Custom injection molding is among the least expensive processes available for producing large quantities of parts. Due to the initial investment of the mold however, there is a return on investment that needs to be considered when making the decision on what type of process to use.
If you anticipate needing tens or perhaps even hundreds of parts per year, injection molding may not be for you. You should consider other processes such as fabrication, polymer casting, of vacuum/thermo forming, depending on the geometry of the part.
If you do anticipate quantities that would justify the initial investment of an injection mold, you must also consider the shape of the part when determining what process to use. Below is a rundown of various processes and the geometry that best suits them:
Custom Injection Molding: A part with relatively consistent wall thickness, typically not thicker than 1/8″, and no internal voids.

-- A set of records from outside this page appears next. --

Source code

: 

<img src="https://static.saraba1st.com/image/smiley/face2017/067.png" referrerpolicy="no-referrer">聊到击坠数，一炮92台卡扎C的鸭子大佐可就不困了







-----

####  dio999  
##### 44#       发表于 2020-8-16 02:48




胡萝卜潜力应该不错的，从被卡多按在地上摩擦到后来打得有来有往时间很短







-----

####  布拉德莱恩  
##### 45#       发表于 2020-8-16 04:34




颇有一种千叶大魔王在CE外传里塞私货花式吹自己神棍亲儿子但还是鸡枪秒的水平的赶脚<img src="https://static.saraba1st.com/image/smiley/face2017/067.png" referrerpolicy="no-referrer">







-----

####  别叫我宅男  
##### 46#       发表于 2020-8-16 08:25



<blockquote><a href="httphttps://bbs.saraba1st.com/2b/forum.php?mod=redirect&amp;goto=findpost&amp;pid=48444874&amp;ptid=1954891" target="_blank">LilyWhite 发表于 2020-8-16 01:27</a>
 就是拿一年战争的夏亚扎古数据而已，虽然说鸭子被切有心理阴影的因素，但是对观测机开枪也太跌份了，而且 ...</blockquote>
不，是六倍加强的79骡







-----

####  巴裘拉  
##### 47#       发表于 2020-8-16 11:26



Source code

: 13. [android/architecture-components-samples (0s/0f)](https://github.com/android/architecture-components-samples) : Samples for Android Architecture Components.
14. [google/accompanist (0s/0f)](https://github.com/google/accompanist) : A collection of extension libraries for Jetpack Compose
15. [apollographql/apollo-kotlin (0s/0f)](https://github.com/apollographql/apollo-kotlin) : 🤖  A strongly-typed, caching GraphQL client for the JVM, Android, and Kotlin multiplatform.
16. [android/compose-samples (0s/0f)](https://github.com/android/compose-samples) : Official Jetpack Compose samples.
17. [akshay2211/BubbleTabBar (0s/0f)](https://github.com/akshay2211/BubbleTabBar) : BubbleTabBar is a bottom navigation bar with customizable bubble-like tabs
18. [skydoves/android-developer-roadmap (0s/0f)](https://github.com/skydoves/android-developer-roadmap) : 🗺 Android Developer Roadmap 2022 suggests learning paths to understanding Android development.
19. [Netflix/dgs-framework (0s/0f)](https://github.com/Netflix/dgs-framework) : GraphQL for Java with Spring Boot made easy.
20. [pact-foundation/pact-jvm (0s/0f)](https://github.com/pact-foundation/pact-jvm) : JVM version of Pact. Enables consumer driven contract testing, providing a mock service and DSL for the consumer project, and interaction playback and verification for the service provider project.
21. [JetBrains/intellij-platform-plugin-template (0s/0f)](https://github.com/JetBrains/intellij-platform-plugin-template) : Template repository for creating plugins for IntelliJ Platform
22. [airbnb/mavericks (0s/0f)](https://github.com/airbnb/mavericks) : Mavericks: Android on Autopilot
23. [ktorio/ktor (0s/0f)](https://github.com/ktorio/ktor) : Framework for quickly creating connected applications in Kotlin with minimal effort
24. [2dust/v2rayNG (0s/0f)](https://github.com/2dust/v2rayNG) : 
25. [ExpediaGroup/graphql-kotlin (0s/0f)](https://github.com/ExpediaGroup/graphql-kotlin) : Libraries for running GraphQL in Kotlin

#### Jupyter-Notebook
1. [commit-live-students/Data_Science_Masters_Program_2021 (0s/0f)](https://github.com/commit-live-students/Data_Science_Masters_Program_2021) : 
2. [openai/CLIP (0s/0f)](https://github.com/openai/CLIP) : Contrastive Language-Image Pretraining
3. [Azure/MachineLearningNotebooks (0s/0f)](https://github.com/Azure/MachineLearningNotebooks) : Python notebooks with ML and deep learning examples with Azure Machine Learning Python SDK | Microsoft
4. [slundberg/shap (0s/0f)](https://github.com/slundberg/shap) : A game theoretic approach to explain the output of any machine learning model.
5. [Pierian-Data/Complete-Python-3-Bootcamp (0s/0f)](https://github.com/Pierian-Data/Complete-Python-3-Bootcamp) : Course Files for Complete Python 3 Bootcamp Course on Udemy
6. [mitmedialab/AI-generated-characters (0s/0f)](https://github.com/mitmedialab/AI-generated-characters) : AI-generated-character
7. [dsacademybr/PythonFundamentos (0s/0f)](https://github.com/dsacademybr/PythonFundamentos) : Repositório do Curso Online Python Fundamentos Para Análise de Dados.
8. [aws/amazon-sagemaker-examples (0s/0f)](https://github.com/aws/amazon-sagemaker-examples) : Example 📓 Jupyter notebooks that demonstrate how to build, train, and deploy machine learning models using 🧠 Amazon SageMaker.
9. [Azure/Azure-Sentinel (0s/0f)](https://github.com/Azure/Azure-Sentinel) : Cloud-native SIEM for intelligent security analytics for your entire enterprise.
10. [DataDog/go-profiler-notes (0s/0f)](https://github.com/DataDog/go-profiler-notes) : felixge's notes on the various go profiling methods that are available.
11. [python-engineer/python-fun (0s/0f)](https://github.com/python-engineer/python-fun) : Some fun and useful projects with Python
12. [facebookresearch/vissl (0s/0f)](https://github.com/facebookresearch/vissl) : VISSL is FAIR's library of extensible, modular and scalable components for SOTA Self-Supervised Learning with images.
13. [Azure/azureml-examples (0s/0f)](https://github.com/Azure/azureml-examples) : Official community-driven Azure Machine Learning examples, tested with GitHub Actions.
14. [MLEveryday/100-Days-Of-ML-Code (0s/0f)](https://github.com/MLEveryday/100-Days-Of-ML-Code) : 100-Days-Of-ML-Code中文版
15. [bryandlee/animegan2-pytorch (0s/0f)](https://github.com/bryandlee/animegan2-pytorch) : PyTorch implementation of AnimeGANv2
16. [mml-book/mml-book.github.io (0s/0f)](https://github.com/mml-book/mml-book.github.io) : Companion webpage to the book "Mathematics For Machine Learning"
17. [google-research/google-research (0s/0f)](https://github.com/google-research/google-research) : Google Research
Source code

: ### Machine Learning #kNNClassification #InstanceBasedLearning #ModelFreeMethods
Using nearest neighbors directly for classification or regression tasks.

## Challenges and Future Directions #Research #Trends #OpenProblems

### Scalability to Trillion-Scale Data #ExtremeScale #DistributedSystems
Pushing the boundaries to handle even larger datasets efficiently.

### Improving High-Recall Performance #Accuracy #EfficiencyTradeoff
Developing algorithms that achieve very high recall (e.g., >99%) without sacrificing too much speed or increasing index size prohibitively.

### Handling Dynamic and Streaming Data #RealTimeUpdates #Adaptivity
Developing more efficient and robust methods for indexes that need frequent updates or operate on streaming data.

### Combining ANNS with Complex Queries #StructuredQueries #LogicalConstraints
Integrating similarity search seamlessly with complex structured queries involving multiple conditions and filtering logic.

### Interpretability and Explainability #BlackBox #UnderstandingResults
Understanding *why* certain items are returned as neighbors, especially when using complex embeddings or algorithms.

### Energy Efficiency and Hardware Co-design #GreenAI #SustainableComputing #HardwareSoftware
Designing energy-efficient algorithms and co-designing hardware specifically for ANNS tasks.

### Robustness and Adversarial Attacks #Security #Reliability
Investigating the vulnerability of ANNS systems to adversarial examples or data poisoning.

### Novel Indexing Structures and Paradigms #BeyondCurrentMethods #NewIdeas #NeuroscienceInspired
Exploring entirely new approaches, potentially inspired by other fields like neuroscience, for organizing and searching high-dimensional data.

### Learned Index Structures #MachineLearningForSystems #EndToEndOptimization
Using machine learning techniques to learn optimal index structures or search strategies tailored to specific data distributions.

Blow Molding: Think of a balloon being dangled inside of a cavity, injected with air, and formed in the shape of the cavity. Bottles, Jugs, Balls. Anything small with an internal void.
Vacuum (Thermal) Forming: Somewhat interchangeable with injection molding, this process starts with a sheet of heated plastic, and is vacuumed onto a form and cooled to create the desired shape. Packaging clamshells, lids, trays, blisters, as well as vehicle door and dash panels, refrigerator liners, utility vehicle beds, and plastic pallets.
Rotational Molding: Larger parts with internal voids. A slow but relatively efficient way to manufacture smaller quantities of large parts such as gas cans, oil tanks, bins and refuse containers, boat hulls.
Which ever process you find you need, it’s always important to crunch the numbers and find the return on investment (ROI) that works for your budget. As a rule of thumb, investors will look for a maximum of a 2-3 year time frame to recoup their money when investing in custom injection molding or any process of manufacturing.